- What to work on: The result should be the line with "thumb ip: (228, 326)" followed by every remaining line of the entries, each reproduced exactly, with nothing else.

- Images with pose keypoints:
◆ ◆ ◆ ◆ ◆ ◆ ◆

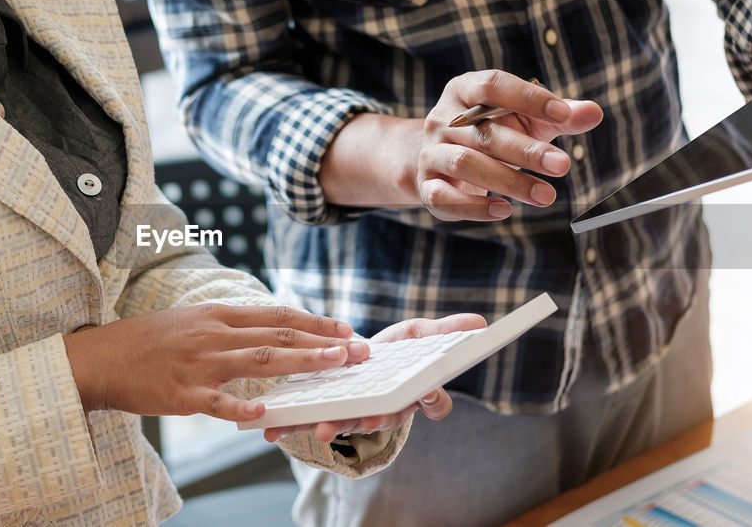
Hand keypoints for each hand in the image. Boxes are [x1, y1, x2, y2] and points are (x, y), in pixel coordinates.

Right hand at [63, 305, 368, 421]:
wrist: (100, 358)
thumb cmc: (148, 341)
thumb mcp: (191, 320)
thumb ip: (228, 326)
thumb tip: (267, 331)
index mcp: (218, 315)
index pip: (277, 315)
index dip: (314, 321)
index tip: (345, 328)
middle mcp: (214, 334)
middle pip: (278, 335)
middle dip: (323, 342)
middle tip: (357, 349)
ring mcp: (199, 363)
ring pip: (259, 360)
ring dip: (301, 361)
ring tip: (333, 365)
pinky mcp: (182, 393)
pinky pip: (217, 401)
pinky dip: (242, 404)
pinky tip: (265, 410)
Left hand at [261, 313, 487, 442]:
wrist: (367, 362)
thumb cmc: (401, 352)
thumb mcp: (425, 337)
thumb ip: (448, 333)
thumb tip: (480, 323)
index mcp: (408, 394)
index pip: (420, 405)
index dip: (417, 405)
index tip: (414, 402)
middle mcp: (381, 410)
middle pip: (375, 419)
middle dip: (360, 420)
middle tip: (350, 421)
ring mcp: (351, 411)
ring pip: (339, 422)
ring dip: (324, 425)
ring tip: (311, 428)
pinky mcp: (324, 408)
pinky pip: (309, 418)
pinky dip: (291, 422)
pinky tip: (271, 427)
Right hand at [320, 71, 601, 221]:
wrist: (438, 156)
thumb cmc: (491, 130)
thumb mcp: (525, 118)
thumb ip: (558, 116)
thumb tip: (594, 113)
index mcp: (464, 90)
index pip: (493, 86)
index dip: (527, 98)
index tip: (563, 114)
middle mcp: (442, 119)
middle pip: (484, 132)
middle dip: (526, 151)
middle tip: (563, 166)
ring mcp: (432, 153)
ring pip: (466, 164)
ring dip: (508, 181)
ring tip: (546, 196)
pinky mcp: (428, 186)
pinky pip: (446, 198)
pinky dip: (475, 207)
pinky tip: (504, 210)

◆ ◆ ◆ ◆ ◆ ◆ ◆

- Task result:
thumb ip: (228, 326)
thumb tip: (267, 331)
index mcp: (218, 315)
index pip: (277, 315)
index dip: (314, 321)
index tip: (345, 328)
middle mcp: (214, 334)
middle pip: (278, 335)
middle dip: (323, 342)
middle tip: (357, 349)
ring mcp: (199, 363)
ring pip: (259, 360)
ring dip: (301, 361)
ring tip: (333, 365)
pinky mcp: (182, 393)
pinky pip: (217, 401)
pinky dip: (242, 404)
pinky tip: (265, 410)
Left hand at [261, 313, 487, 442]:
wrist: (367, 362)
thumb cmc: (401, 352)
thumb mcp: (425, 337)
thumb ip: (448, 333)
thumb tip: (480, 323)
index mcp: (408, 394)
index pip: (420, 405)
index dip: (417, 405)
index tip: (414, 402)
middle mcp: (381, 410)
middle pip: (375, 419)
middle dip: (360, 420)
middle tip: (350, 421)
ring mcp: (351, 411)
ring pip: (339, 422)
ring dip: (324, 425)
ring tip: (311, 428)
pinky mcp: (324, 408)
pinky pip: (309, 418)
pinky dip: (291, 422)
pinky tip: (271, 427)
Right hand at [320, 71, 601, 221]:
wrist: (438, 156)
thumb cmc: (491, 130)
thumb mcp: (525, 118)
thumb ip: (558, 116)
thumb tip: (594, 113)
index mcp: (464, 90)
index pip: (493, 86)
index dip: (527, 98)
index tip: (563, 114)
middle mcp: (442, 119)
middle pip: (484, 132)
middle dip: (526, 151)
middle tip: (563, 166)
ring mcp: (432, 153)
ring pip: (466, 164)
ring dip: (508, 181)
ring tip: (546, 196)
pinky mcp: (428, 186)
pinky pip: (446, 198)
pinky dip: (475, 207)
pinky tip: (504, 210)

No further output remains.